Perhaps the single most important characteristic of a brain tumour is its type. “Type” in the case of brain tumours is made up of several characteristics: primary vs. secondary, malignant vs. non-malignant and the grade of the tumour.

  • “Primary” means the tumour originates in the brain, while “secondary” means the brain tumour has metastasized from another origin point in the body.
  • Malignant tumours (also known as cancerous tumours) grow and divide rapidly, invading normal cells. Non-malignant tumours (sometimes referred to as benign) grow and divide slowly, tending to not attack normal tissue.
  • Grades for brain tumours can range from low to high, with low meaning the tumour cells are slow-growing and high meaning the tumour is aggressively infiltrating healthy tissue. High-grade malignant tumours can be difficult to remove surgically.

Location also plays an important role in the treatment of brain tumours. When a tumour is in or near an eloquent part of the brain (i.e. parts of the brain that control speech, motor functions and senses), treatment with either surgery, radiation, or both, is more of a challenge due to the risk of injuring normal brain tissue.

Also, in general, it is difficult to get chemotherapy drugs to brain tumours. This is because of the blood-brain barrier, which is a natural filter within the body and only allows some substances through from the blood to the brain. Because of this limitation, only a few chemotherapy drugs can cross the blood-brain barrier.

When might a brain tumour be inoperable?

Medical technology and surgical techniques have dramatically evolved over the past 50 years. From a purely technical viewpoint, any area of the brain is surgically accessible. However, that does not mean that surgery is the best treatment option for everyone.

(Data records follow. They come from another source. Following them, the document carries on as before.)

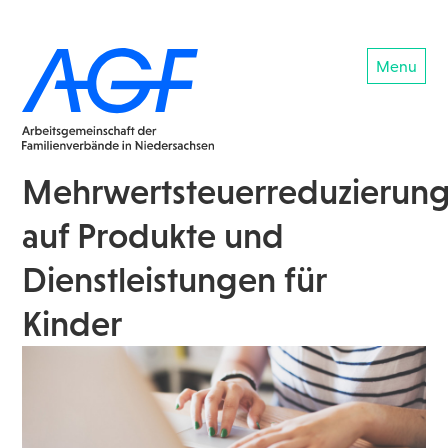
Menu
Mehrwertsteuerreduzierun
auf Produkte und
Dienstleistungen für
Kinder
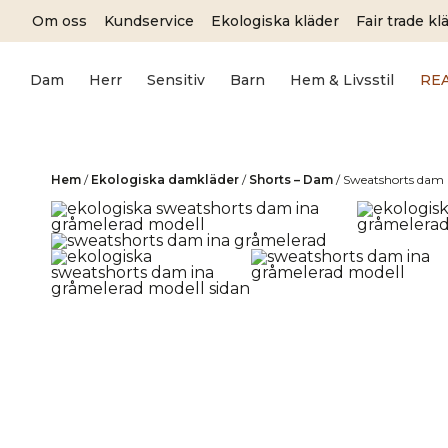
Skip
Om oss
Kundservice
Ekologiska kläder
Fair trade kl
to
content
Dam
Herr
Sensitiv
Barn
Hem & Livsstil
RE
Hem
/
Ekologiska damkläder
/
Shorts – Dam
/
Sweatshorts dam 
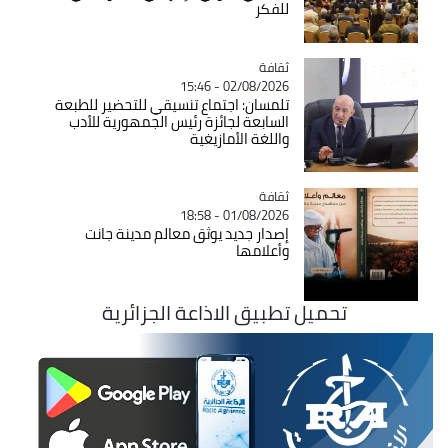
للفكر
ثقافة
Catégorie
02/08/2026 - 15:46
تلمسان: اجتماع تنسيقي للتحضير للطبعة
السابعة لجائزة رئيس الجمهورية للأدب
واللغة الأمازيغية
ثقافة
Catégorie
01/08/2026 - 18:58
إصدار جديد يوثق معالم مدينة جانت
وأعلامها
تحميل تطبيق الاذاعة الجزائرية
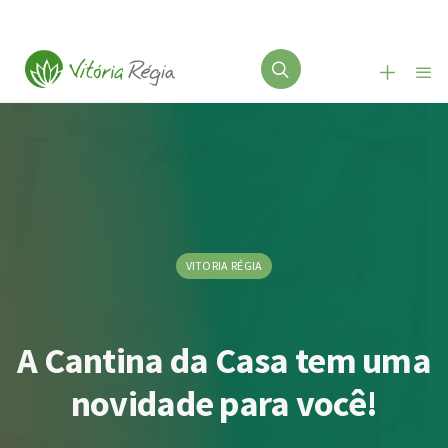
VITORIA RÉGIA
A Cantina da Casa tem uma
novidade para você!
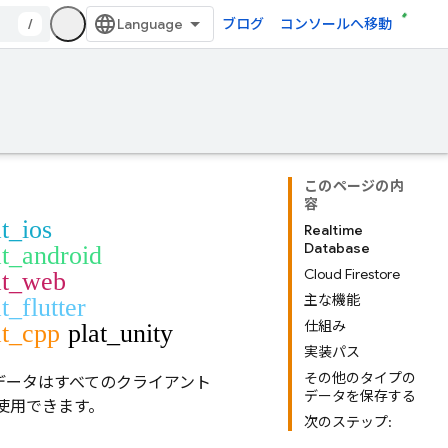
/
ブログ
コンソールへ移動
このページの内
容
at_ios
Realtime
Database
at_android
Cloud Firestore
at_web
主な機能
t_flutter
仕組み
at_cpp
plat_unity
実装パス
その他のタイプの
。データはすべてのクライアント
データを保存する
使用できます。
次のステップ:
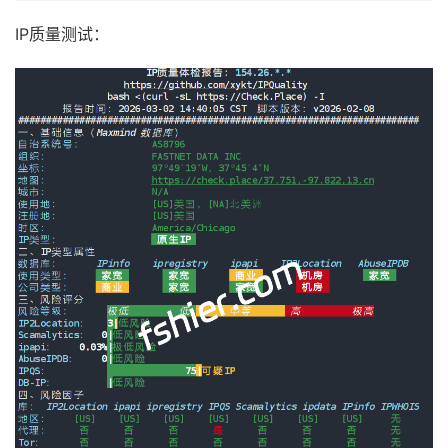
IP质量测试：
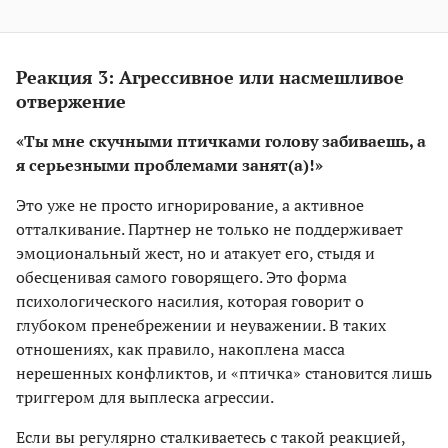
Реакция 3: Агрессивное или насмешливое
отвержение
«Ты мне скучными птичками голову забиваешь, а
я серьезными проблемами занят(а)!»
Это уже не просто игнорирование, а активное
отталкивание. Партнер не только не поддерживает
эмоциональный жест, но и атакует его, стыдя и
обесценивая самого говорящего. Это форма
психологического насилия, которая говорит о
глубоком пренебрежении и неуважении. В таких
отношениях, как правило, накоплена масса
нерешенных конфликтов, и «птичка» становится лишь
триггером для выплеска агрессии.
Если вы регулярно сталкиваетесь с такой реакцией,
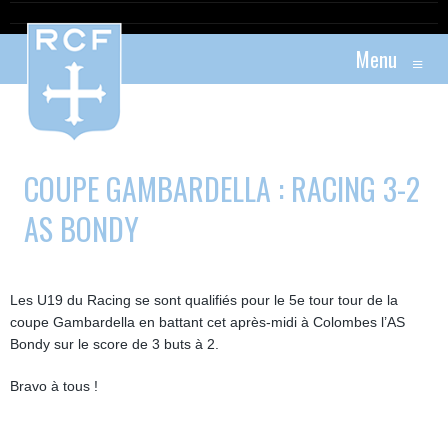
Menu
≡
COUPE GAMBARDELLA : RACING 3-2
AS BONDY
Les U19 du Racing se sont qualifiés pour le 5e tour tour de la
coupe Gambardella en battant cet après-midi à Colombes l’AS
Bondy sur le score de 3 buts à 2.
Bravo à tous !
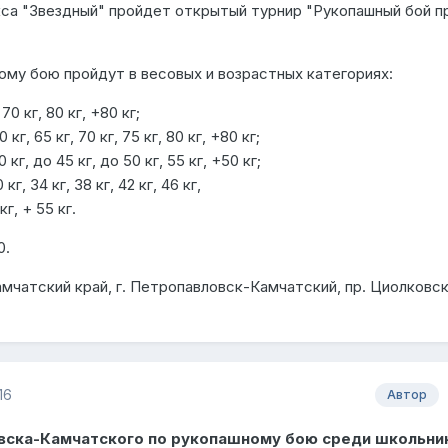
са "Звездный" пройдет открытый турнир "Рукопашный бой п
ому бою пройдут в весовых и возрастных категориях:
70 кг, 80 кг, +80 кг;
кг, 65 кг, 70 кг, 75 кг, 80 кг, +80 кг;
кг, до 45 кг, до 50 кг, 55 кг, +50 кг;
кг, 34 кг, 38 кг, 42 кг, 46 кг,
г, + 55 кг.
0.
мчатский край, г. Петропавловск-Камчатский, пр. Циолковск
16
Автор
вска-Камчатского по рукопашному бою среди школьни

For some, surgery may not be safe. Many areas of the brain are important because they involve a person’s ability to carry out everyday functions. Depending on the location of the tumour, a neurosurgeon may determine that surgery could cause irreparable damage and advise against operating.

Additionally, surgery is not the best treatment option for every type of brain tumour. There are types of brain tumour that may disappear with radiation therapy or chemotherapy and do not require surgical removal. Occasionally, it is possible to identify these types of tumours with an MRI, though often a surgical biopsy is required.

Lastly, surgery may not be appropriate. There are times when a brain tumour appears so extensive on an MRI scan that surgical removal is not only unsafe but also inappropriate. These types of tumour are usually malignant and so extensive that even a big operation will leave large amounts of tumour behind.

A neurosurgeon may advise against even a first operation. However, the neurosurgeon might recommend a smaller procedure, such as a biopsy. Also, there are cases where multiple brain surgeries have been done, as well as radiation therapy and chemotherapy, and the tumour still recurs, often quickly. This is an indication that the tumour is highly malignant and aggressive. In this circumstance, the neurosurgeon may counsel against further surgery.

It’s important to remember that while a cure is not available today, researchers and health care professionals across Canada and the world are working together to improve the quality of life for every patient and survivor as they strive towards the ultimate target – the end of brain tumours. 

Thank you Dr. Joseph Megyesi for taking the time to answer this important question. Dr. Megyesi is an accomplished neurosurgeon; his research work and published articles have won a number of prizes in both Canada and the United States. He is also a long-time supporter of Brain Tumour Foundation of Canada and was the chair of the organization’s board of directors for several years. In addition, Dr. Megyesi is an integral member of the Research Committee
and the Programs & Services Committee, helping guide decision-making around annual research granting and the
resources and services available for brain tumour patients and their families.